Russia's President Vladimir Putin called on the public to get the coronavirus vaccine but said he himself hasn't gotten it yet.
Speaking at his annual December press conference Thursday, Putin encouraged Russians to take the vaccine, called "Sputnik V," and said he would receive it as soon as he was able to.
"Our health care professionals say the vaccines ... are meant for people of certain ages ... people like me are not yet allowed to take vaccines. I am a law-abiding citizen and I always listen to what our health-care professionals say, therefore I haven't been inoculated yet, but I will surely do that as soon as it is permitted."
"Our vaccine is effective, and it's safe, so I see no reason why we should be afraid of getting a shot," he said, adding that Russia's priority was to vaccinate its own citizens and that it would be building up its production capacity to do so.
Sputnik V has been tested on volunteers ages 18-60 and thus it is recommended only for people between in that age group. Because Putin is 68, he does not qualify.
The Russian Direct Investment Fund, which is backing Russia's vaccine, said Thursday a separate trial is being carried out in the 60-plus age group to see if it's "safe and efficient" for older people.
Vaccinating the elderly and especially those with underlying health needs is seen as a priority by most experts given that they are most vulnerable to dying from Covid-19. In the U.K., where the Pfizer-BioNTech vaccine is already being rolled out to the public, the elderly and health care workers are the first in line to receive it.
The Russian news agency Tass reported in October that the first group of volunteers ages 60 and older had been vaccinated with Russia's Sputnik V, with the trial involving a total of 110 people.
The first group of volunteers had 28 members, including people with chronic conditions typical for the elderly, such as diabetes, hypertension and chronic renal insufficiency. The oldest person in the group was 82, Tass reported.

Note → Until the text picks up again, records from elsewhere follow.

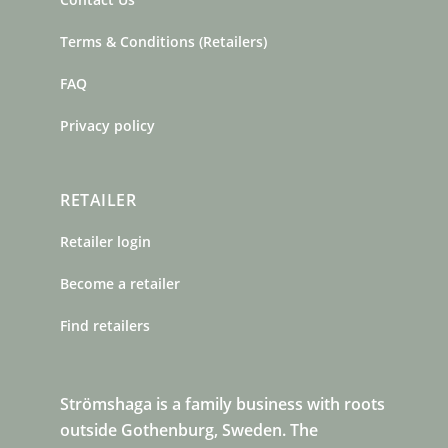
Terms & Conditions (Retailers)
FAQ
Privacy policy
RETAILER
Retailer login
Become a retailer
Find retailers
Strömshaga is a family business with roots
outside Gothenburg, Sweden. The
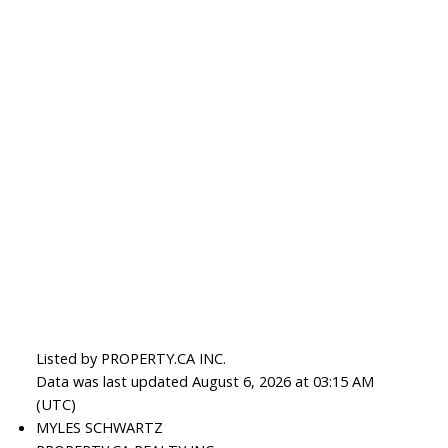
Listed by PROPERTY.CA INC.
Data was last updated August 6, 2026 at 03:15 AM
(UTC)
MYLES SCHWARTZ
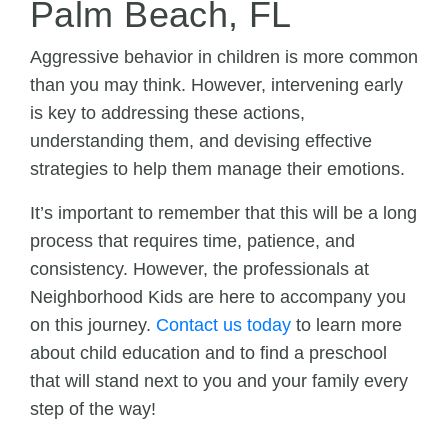
Palm Beach, FL
Aggressive behavior in children is more common
than you may think. However, intervening early
is key to addressing these actions,
understanding them, and devising effective
strategies to help them manage their emotions.
It’s important to remember that this will be a long
process that requires time, patience, and
consistency. However, the professionals at
Neighborhood Kids are here to accompany you
on this journey.
Contact us today
to learn more
about child education and to find a preschool
that will stand next to you and your family every
step of the way!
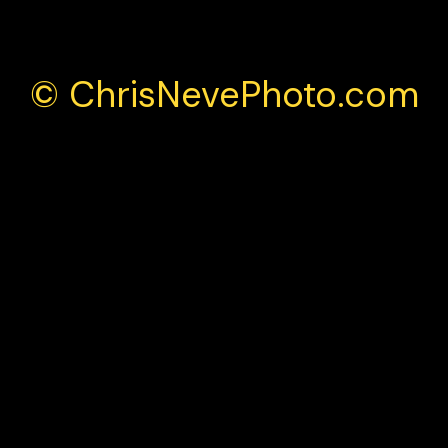
© ChrisNevePhoto.com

The chief researcher of Russia's Central Clinical Hospital, Nikita Lomakin, who is heading the trials, was reported as saying that no negative reactions had been observed in the first group.
Later in October, the head of the Gamaleya Federal Research Center for Epidemiology and Microbiology said people over 60 will develop Covid antibodies after vaccination, but they may be less effective than those produced by younger people.
"Vaccination has definitely started, a certain number of people aged 60, 70, maybe even 80 has been vaccinated," Gamaleya's Alexander Gintsburg said, Tass reported. "We do not expect anything out of the ordinary, there will be no additional side effects, they will develop antibodies. The only thing is to what extent the antibodies will neutralize the virus: Younger people develop antibodies that interact with the virus very well, while the elderly develop antibodies that interact with the virus much less — dozens or even hundreds times less."